§ **Gösterilen metin**:
•••

Büyük sıkıntılardan kısa vadede çıkılmaz. Belki bu sıkıntılı durum, bizi plan yapmaya itecek. Yine 2001’li yıllardaki gibi olacak. Bugünü değil, bir süre sonrayı düşünmeye başlayacağız. Ne istediğimizi bilmemiz lazım. Plan yapan kulüpler var ancak birtakım şeylerin bütün olarak yürümesi lazım. Planlama olmadığı takdirde, biz bu sıkıntıları hep yaşayacağız. Hatta bunun bedelini daha ağır ödeyeceğiz.
‘’Biz sürekli detay konuşuyoruz, ‘5 yabancı mı olsun, 6 yabancı mı?’ noktasında takılıyoruz. Detaya takılmadan realiteyi görmek lazım.’’
2019 FIBA Dünya Kupası öncesi son sezonda ligimize hem antrenörler hem de oyuncular bazında yeni bir yabancı sınırlaması getirildi. Sizce bu yeni sınır, Türk basketbolunu nasıl etkileyecek?
Kuralları değiştiriyoruz. Tamam, kurallar değişebilir ama bazı şeyleri bir plan içinde değerlendirmeniz lazım. Başlangıçta bu konuda herkes hemfikirdi, şu kadar yabancı olsun diyerek ve isteyerek yabancı sayısını arttırdık. Sayıyı arttırınca bu sefer, ‘Niye Türkler oynamıyor?’’demeye başladık. Altı yabancı olunca Türk oyuncuların az oynayacaklarını nasıl düşünemedik? Hiç mi mantığımız yok? Bakın, ben şu doğru, şu yanlış diye iddia etmiyorum. O noktadaki kişi ben değilim. Sadece bazı kararların mantıken bazı sonuçları olacağını, o kararı o sonuçları da öngörerek ve o sonuçlara da önceden bir çözüm düşünerek ya da en azından göze alarak, bir bütün içinde almamız gerektiğini söylüyorum.
Koç olarak baktığımda, bence en saçma karar, iki Türk oyuncunun aynı anda sahada olması gereken kuraldı. Basketbol gibi dinamik bir oyunda bu kararın, çok saçma bir karar olduğunu düşünüyorum. Yabancı sayısı 3 olur 5 olur her şeyin savunulacak bir tarafı var. Alınan kararları da çok sık değiştirirsek, insanların o kararlara göre plan yapmasını engelleriz, sürekli sıkıntılar yaşar ve bu işten keyif alamayız. Böyle bir yol seçtik, şu an bazı sıkıntılar var ama belki kuralı sürdürürsek, artıya geçeriz.

•••

§ **Çalışma materyali**:

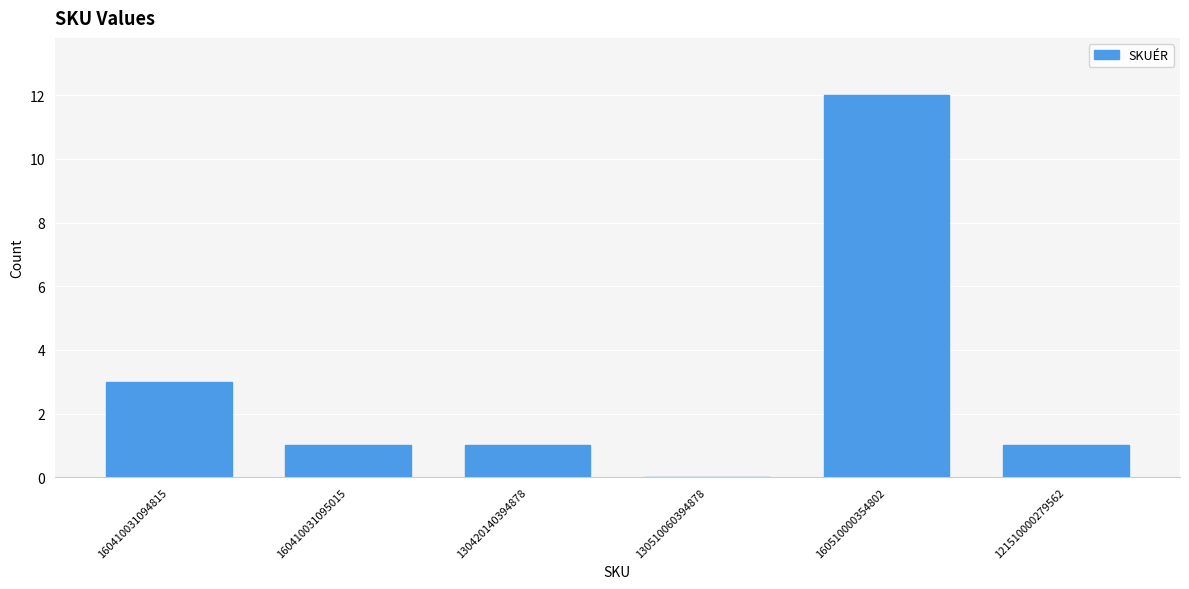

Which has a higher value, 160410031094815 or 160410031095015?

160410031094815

•••

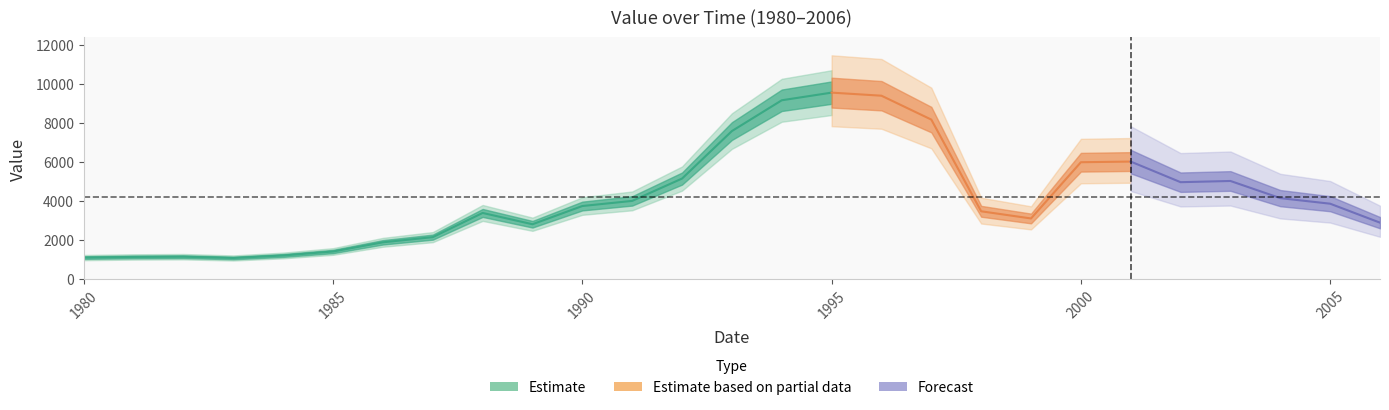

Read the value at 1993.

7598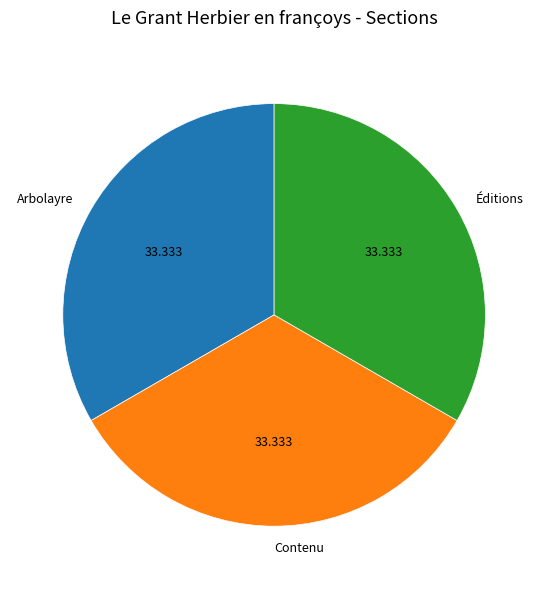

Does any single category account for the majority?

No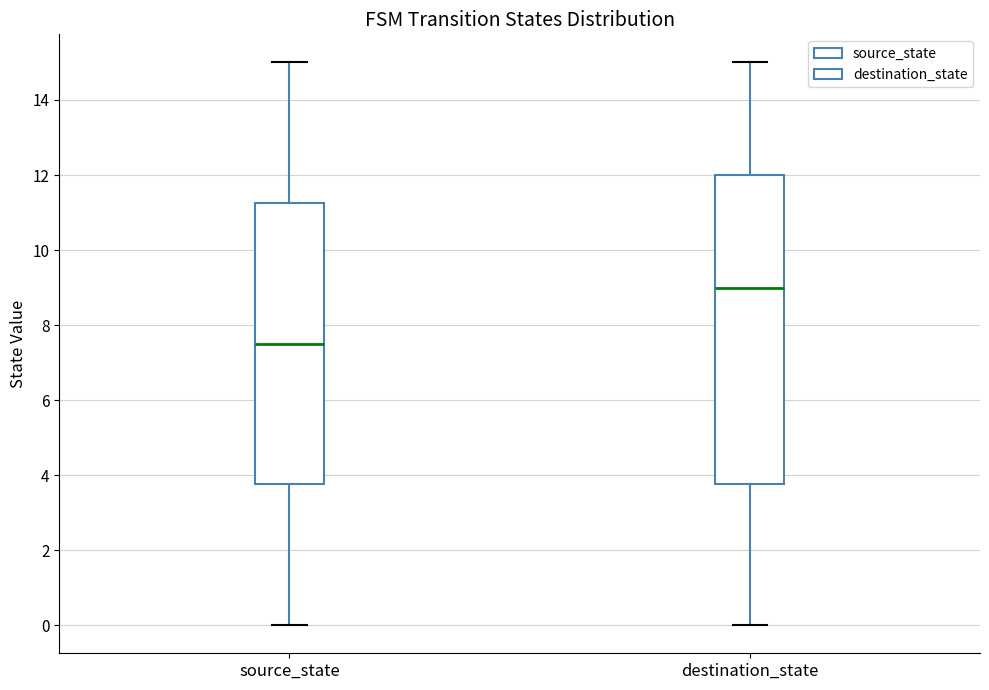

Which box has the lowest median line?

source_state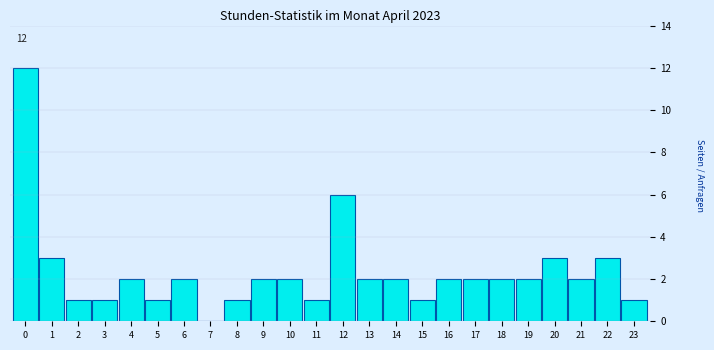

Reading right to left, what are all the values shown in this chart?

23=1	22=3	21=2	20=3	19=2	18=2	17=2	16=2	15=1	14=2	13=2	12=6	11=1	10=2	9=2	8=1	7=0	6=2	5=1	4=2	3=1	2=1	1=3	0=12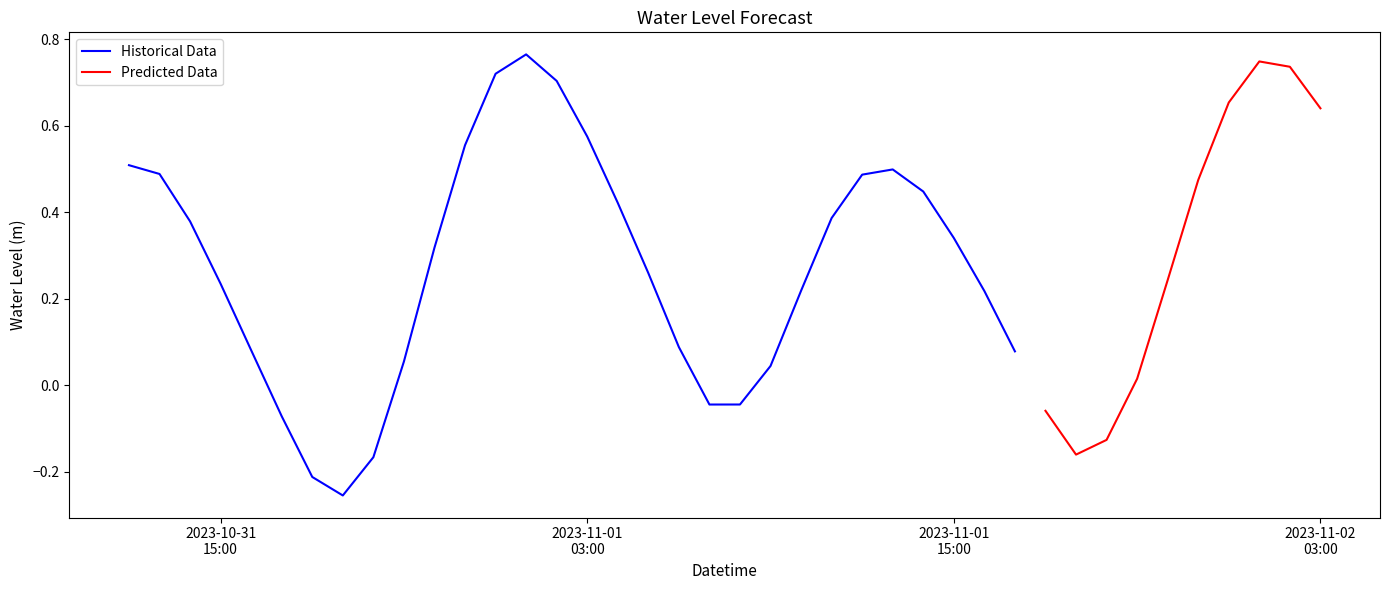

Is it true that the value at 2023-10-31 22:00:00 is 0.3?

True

•••

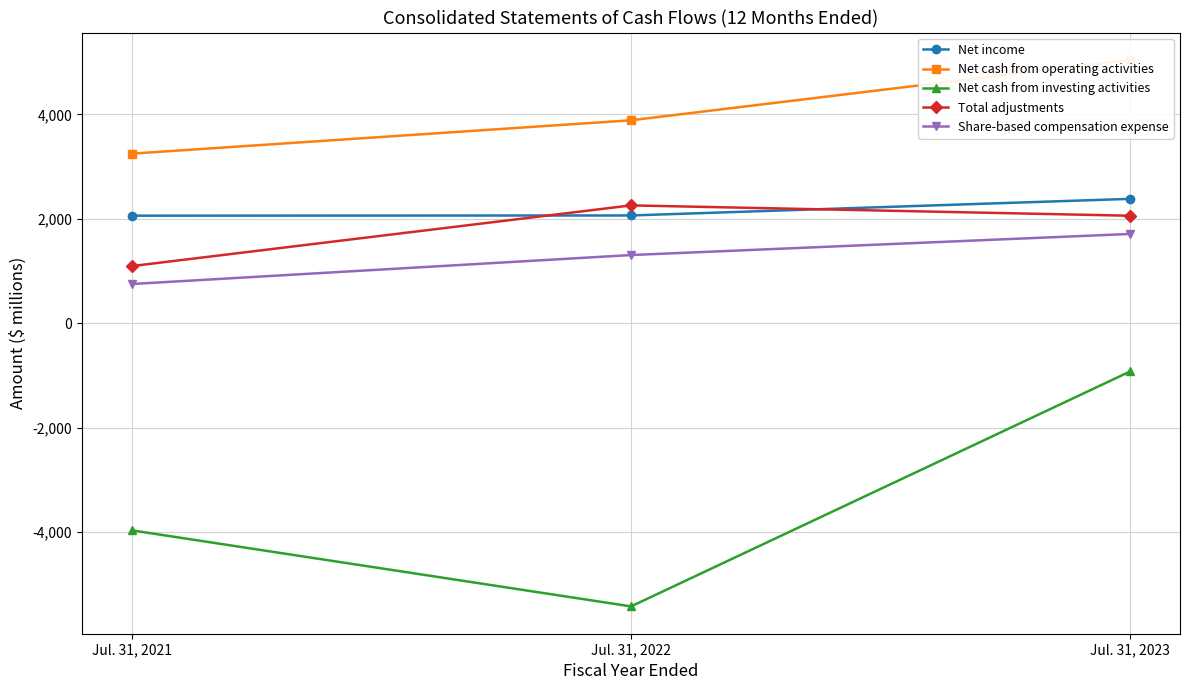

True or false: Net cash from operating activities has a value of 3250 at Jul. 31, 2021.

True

•••

§ **Görev 1**:
Gösterilen metne göre, koç gözüyle bakınca en saçma karar hangi kuraldı?
§ **Görev 2**:
Gösterilen metinden "Kuralları değiştiriyoruz. Tamam, kurallar" sözleriyle başlayan bölümü "almamız gerektiğini söylüyorum." sözleri de dahil olmak üzere aynen alıntılayın.
§ **Görev 3**:
Gösterilen metindeki "Planlama olmadığı takdirde, biz bu sıkıntıları hep yaşayacağız." cümlesini İngilizceye çevirin.

§ **Cevap alanı 1**:
İki Türk oyuncunun aynı anda sahada olması gereken kural.

§ **Cevap alanı 2**:
Kuralları değiştiriyoruz. Tamam, kurallar değişebilir ama bazı şeyleri bir plan içinde değerlendirmeniz lazım. Başlangıçta bu konuda herkes hemfikirdi, şu kadar yabancı olsun diyerek ve isteyerek yabancı sayısını arttırdık. Sayıyı arttırınca bu sefer, ‘Niye Türkler oynamıyor?’’demeye başladık. Altı yabancı olunca Türk oyuncuların az oynayacaklarını nasıl düşünemedik? Hiç mi mantığımız yok? Bakın, ben şu doğru, şu yanlış diye iddia etmiyorum. O noktadaki kişi ben değilim. Sadece bazı kararların mantıken bazı sonuçları olacağını, o kararı o sonuçları da öngörerek ve o sonuçlara da önceden bir çözüm düşünerek ya da en azından göze alarak, bir bütün içinde almamız gerektiğini söylüyorum.

§ **Cevap alanı 3**:
If there is no planning, we will always go through these troubles.